During Maison et Ebjet Fall 2016, Danish design company Normann Copenhagen has unveiled their latest furniture additions. Comprised of tables, mirrors, and storage solutions, the pieces are made of solid wood and cool steel constructions that portray a minimalist industrial look smoothen by a composition of natural color shades that add an elegant and warm touch to any home.
Designed by Simon Legald, the ‘Journal’ desk is composed of a colored desktop that sits on a light steel frame, resulting in an inviting and light appearance that makes it a stylish addition to any modern decor. Referencing old French industrial furniture, the frame is simple and constructed from a combination of tubular steel and sheet steel with slightly outward sloping legs. The monochrome overall look of ‘Journal’ is interrupted by the desktop’s oak edge, which adds an element of softness to the design. The desk can be found in four calm colors: black, white, grey and light blue.

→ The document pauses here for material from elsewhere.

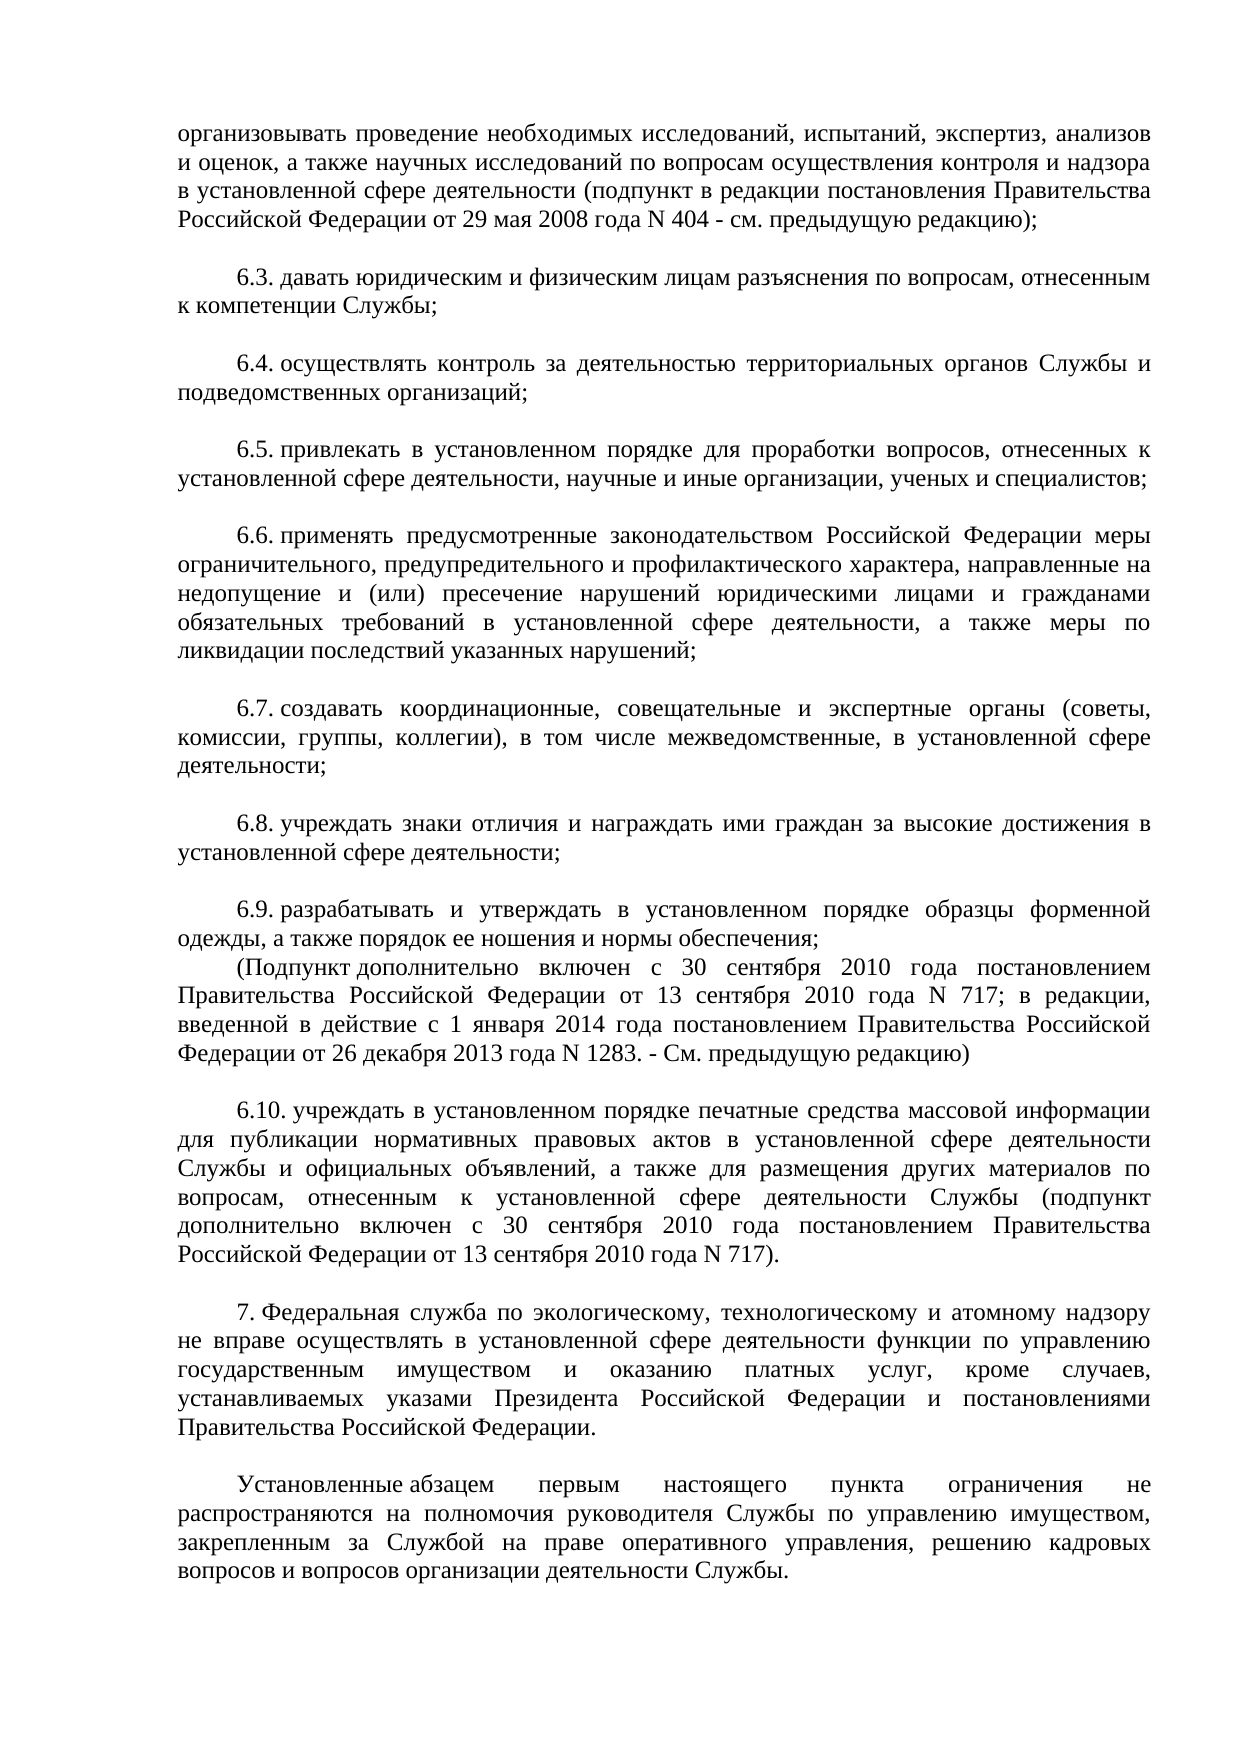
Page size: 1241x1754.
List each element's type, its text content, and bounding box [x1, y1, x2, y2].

A new table has been added to the ‘Slice’ collection, a set of tables made of oak. Designed by Hans Hornemann, ‘Slice’ is being joined by a bench, a bar table, a coffee table and a round table in two sizes. Their versatility allows them to be used in different environments including private homes, offices and restaurants. Their design recalls that of the Nordic style, paying close attention to the details and proportions. Its overall look and expression of solid and visual lightness is complemented by durable materials that make it ideal for frequent use.
Created by design duo Kaschkasch, this philosophy of finding the perfect hybrid between functionality and aesthetics is present in the ‘Mirror’ variations for Normann Copenhagen. With its simple geometric design, the ‘Horizon’ collection is made of a steel shelf that is integrated with the glass, serving as a practical place to put things on. ‘The idea came to use when we were making models from sheets of paper thinking of the horizon you see when you are at the seaside. It is a playful, and somehow poetic, experience to see the duplication in the mirror,’ Kaschkasch say when explaining the design.

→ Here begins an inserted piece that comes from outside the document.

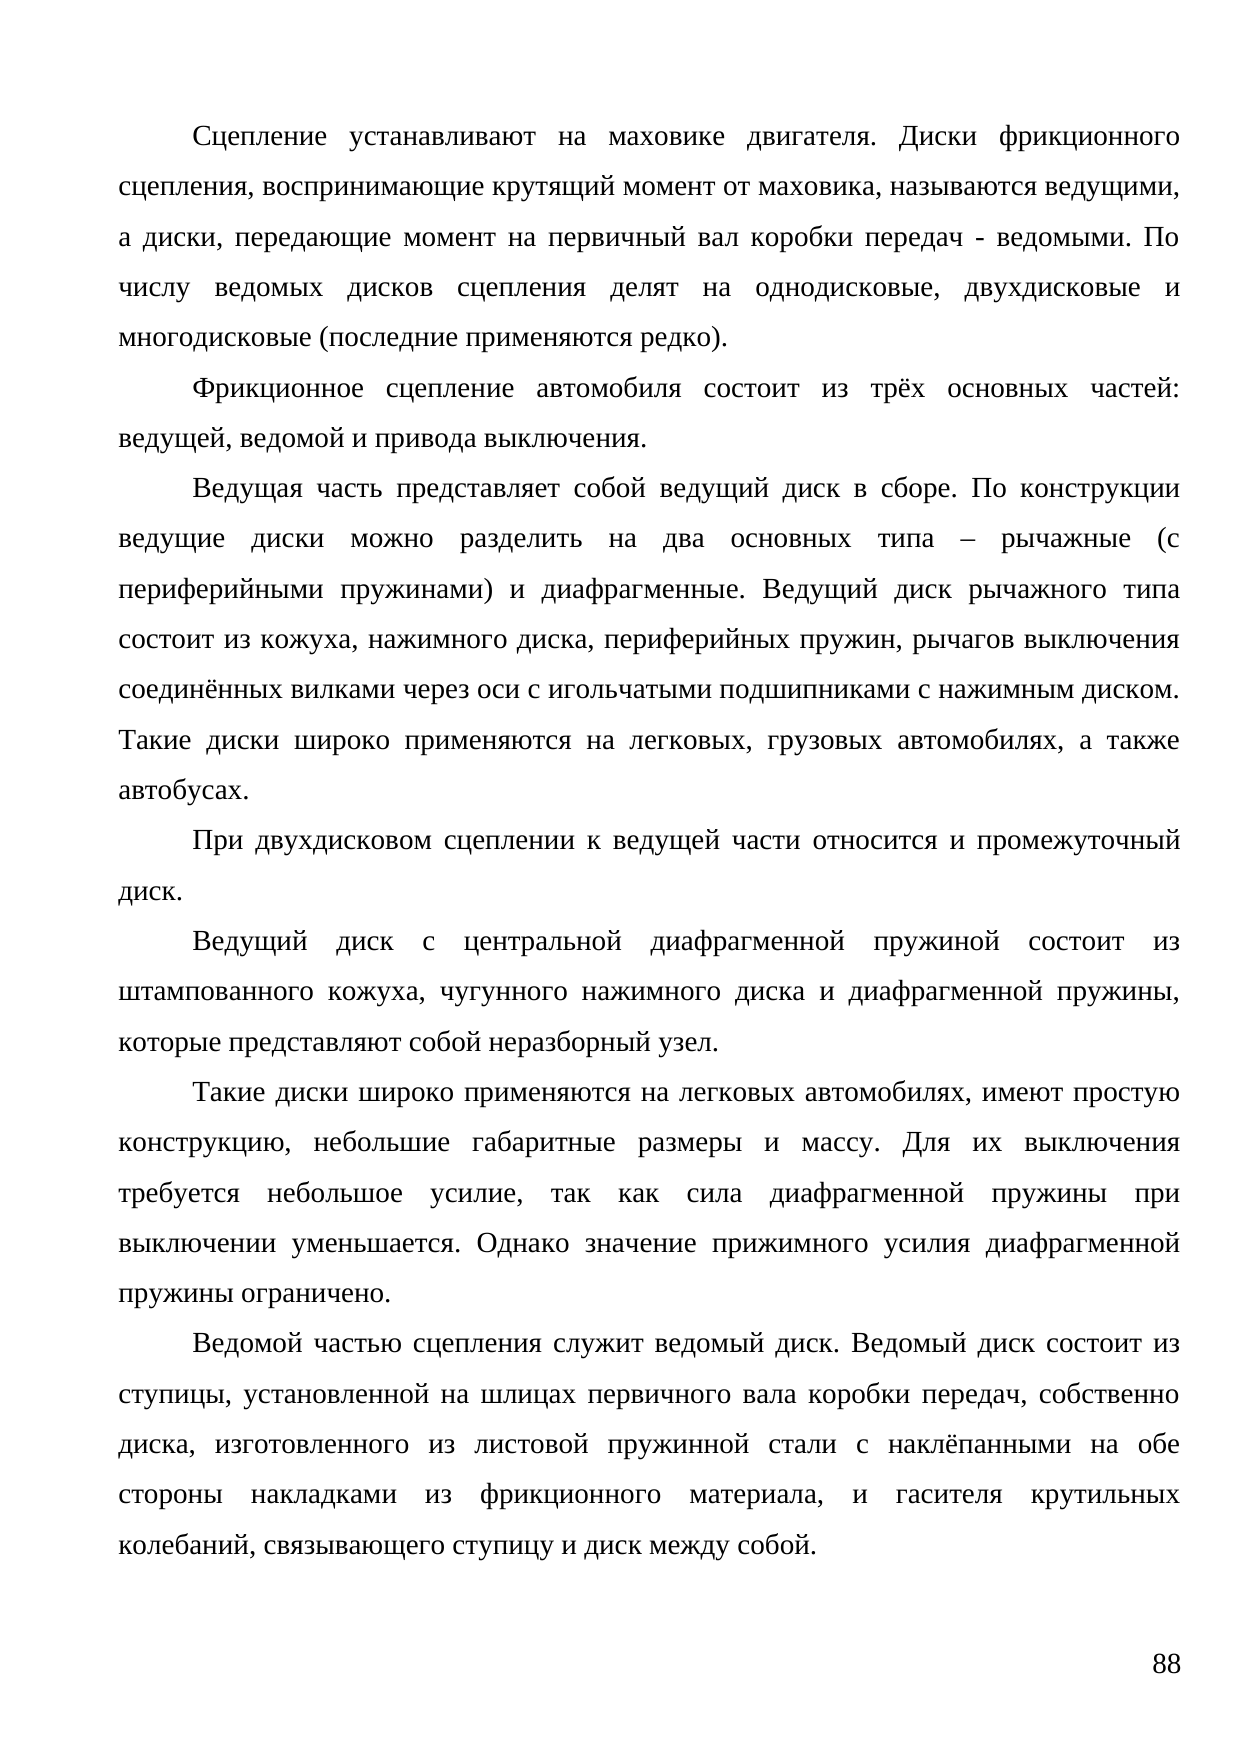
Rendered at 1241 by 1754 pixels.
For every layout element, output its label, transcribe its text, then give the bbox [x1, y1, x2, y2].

Aiming to maintain alive printed publications, Simon Legald has designed ‘Analog’, a magazine rack. With its modern and underplayed design, this piece is perfectly suited for magazines and other printed goods. It’s rack’s hole-patterned sides reference computer equipment of the 90’s which had similar perforations for cooling down the electronics. These perforations also create transparencies that give glimpses of the magazines. Its classical shape is composed of two separate compartments and practical handles form the basis for the design.
Last but not least, the ‘Jet’ shelf is the result of a designer’s play with surfaces and production. Creator Simon Legald has taken a light aluminium piece and cut it into a clear silhouette that results in an unconventional wall shelf. Manufacture by a technique called extrusion, the liquid aluminium is pressed through a specially designed profile to create the 4mm thick shelf. The profile has small incisions, which create the attractive grooved surface texture. ‘Jet’ comes in lengths of 80 or 160 cm and in white, black, silver, and champagne.